*WORK TO BE COMPLETED*: Reproduce the lines starting at the one containing "1. Se a vitória for menor que 10 = Ferro;" and ending at the one containing "Ao final deve se", substituting "Esmeralda" for "Diamante" and leaving everything else unchanged.

*INFORMATION*:
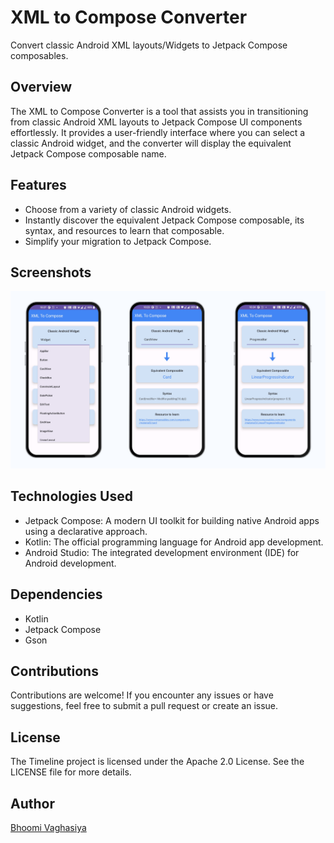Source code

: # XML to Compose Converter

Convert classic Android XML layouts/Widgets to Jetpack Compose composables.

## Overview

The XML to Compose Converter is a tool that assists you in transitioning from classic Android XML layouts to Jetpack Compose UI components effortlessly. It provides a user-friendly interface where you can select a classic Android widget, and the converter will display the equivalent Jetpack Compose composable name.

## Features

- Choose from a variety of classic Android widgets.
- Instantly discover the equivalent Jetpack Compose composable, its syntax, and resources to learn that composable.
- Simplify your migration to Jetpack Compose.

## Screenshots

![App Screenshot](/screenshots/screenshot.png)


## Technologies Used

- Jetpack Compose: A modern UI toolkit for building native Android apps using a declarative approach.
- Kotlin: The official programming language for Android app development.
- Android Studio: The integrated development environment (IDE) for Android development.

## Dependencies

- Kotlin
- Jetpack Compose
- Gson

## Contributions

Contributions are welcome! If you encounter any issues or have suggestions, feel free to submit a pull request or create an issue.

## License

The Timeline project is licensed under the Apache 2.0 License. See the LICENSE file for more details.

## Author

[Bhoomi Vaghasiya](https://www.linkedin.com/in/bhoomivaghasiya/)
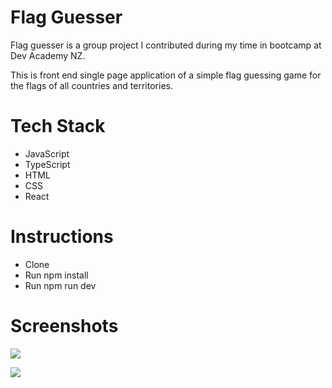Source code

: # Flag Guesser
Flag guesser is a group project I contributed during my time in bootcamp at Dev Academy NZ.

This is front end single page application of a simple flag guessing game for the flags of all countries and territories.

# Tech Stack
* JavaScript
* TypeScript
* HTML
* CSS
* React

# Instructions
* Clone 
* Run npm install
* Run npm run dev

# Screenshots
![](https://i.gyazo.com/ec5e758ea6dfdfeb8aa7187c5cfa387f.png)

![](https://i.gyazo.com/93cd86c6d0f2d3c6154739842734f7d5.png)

* * *

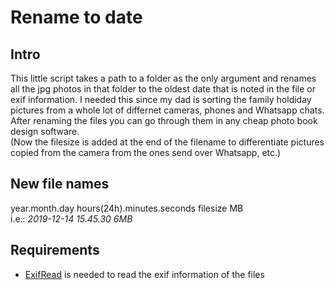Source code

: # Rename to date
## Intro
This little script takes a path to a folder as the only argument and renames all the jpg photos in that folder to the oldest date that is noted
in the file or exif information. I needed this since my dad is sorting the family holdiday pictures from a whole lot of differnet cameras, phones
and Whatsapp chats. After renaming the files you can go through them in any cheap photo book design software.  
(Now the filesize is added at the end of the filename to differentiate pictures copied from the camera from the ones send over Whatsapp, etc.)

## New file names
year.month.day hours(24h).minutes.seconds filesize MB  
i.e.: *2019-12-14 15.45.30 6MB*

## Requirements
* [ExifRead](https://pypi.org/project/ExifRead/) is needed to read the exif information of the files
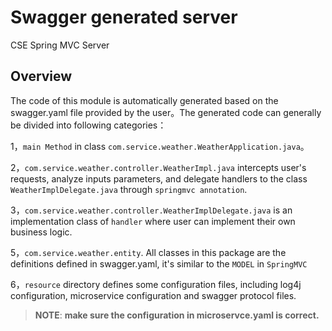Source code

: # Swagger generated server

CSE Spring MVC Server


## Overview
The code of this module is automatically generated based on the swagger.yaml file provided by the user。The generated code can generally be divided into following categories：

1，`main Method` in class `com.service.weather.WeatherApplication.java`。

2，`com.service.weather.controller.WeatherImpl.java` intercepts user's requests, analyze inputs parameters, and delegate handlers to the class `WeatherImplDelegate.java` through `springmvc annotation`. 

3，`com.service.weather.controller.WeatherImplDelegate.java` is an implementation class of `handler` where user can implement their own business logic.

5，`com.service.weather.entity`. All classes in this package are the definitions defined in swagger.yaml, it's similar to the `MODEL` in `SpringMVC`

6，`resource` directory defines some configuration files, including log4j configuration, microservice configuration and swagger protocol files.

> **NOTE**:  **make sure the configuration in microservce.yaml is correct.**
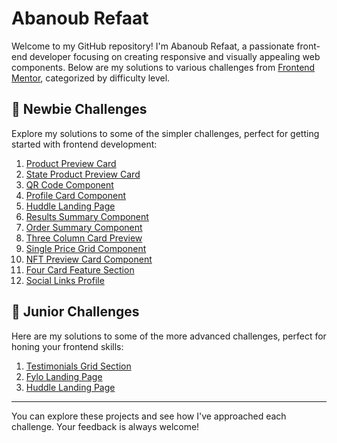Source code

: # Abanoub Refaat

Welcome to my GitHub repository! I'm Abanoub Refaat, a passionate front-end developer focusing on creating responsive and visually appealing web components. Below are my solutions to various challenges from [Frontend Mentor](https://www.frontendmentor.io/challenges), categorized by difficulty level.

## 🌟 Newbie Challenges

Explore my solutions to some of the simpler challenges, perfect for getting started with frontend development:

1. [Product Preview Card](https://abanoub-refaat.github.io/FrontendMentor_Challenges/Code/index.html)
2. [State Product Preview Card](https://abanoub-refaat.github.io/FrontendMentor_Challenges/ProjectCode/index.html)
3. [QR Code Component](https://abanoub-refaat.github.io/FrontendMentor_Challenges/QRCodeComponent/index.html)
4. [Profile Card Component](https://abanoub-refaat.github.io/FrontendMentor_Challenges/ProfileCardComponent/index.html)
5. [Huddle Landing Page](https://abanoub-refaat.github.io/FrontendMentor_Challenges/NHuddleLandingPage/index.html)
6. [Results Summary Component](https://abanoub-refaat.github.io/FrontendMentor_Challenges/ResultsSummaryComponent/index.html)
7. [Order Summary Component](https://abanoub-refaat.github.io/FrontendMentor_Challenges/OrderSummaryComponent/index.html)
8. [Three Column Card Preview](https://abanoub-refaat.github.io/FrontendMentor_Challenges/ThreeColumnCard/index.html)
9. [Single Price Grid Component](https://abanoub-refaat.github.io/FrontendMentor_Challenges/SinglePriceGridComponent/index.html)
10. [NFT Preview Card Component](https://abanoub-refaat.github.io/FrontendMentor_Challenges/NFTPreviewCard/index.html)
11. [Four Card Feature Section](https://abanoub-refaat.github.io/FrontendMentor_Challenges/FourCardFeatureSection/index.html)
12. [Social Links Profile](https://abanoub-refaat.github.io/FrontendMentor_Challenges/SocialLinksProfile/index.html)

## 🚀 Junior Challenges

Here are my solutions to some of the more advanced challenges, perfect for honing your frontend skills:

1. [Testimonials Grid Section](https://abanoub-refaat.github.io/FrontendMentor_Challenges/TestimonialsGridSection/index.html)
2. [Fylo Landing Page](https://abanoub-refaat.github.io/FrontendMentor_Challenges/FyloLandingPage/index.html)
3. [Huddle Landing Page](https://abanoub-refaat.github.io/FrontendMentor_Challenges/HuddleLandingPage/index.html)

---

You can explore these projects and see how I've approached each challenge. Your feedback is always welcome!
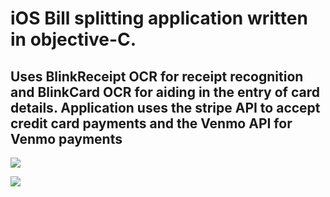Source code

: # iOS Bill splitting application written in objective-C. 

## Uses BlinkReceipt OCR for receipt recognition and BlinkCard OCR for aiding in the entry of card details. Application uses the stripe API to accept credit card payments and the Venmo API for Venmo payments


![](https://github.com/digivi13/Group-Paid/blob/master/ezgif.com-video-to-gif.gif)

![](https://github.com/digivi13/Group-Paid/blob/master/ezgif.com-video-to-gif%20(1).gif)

--

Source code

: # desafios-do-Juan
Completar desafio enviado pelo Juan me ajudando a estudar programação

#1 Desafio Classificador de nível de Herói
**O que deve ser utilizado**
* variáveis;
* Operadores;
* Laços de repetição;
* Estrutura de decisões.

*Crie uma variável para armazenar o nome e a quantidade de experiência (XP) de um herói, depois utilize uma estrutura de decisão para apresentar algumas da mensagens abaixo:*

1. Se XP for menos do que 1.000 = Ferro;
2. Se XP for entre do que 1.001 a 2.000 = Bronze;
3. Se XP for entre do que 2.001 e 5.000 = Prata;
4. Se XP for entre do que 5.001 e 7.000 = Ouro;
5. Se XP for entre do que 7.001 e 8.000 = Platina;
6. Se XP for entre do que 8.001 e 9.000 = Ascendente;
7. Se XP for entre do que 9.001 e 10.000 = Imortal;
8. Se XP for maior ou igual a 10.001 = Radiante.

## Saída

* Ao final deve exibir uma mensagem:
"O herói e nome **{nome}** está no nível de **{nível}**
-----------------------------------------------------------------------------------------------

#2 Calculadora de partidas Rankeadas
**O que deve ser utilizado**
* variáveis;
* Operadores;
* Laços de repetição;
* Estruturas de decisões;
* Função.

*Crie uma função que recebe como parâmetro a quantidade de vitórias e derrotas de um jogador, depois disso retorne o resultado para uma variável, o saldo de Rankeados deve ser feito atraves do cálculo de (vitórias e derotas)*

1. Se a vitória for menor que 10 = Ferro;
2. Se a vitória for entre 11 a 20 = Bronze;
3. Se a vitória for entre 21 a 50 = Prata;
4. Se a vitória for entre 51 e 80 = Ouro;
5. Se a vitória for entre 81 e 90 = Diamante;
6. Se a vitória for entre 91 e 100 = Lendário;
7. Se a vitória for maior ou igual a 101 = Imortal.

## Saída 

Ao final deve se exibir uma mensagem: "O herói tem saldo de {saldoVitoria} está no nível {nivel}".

*FINISHED TASK*:
1. Se a vitória for menor que 10 = Ferro;
2. Se a vitória for entre 11 a 20 = Bronze;
3. Se a vitória for entre 21 a 50 = Prata;
4. Se a vitória for entre 51 e 80 = Ouro;
5. Se a vitória for entre 81 e 90 = Esmeralda;
6. Se a vitória for entre 91 e 100 = Lendário;
7. Se a vitória for maior ou igual a 101 = Imortal.

## Saída 

Ao final deve se exibir uma mensagem: "O herói tem saldo de {saldoVitoria} está no nível {nivel}".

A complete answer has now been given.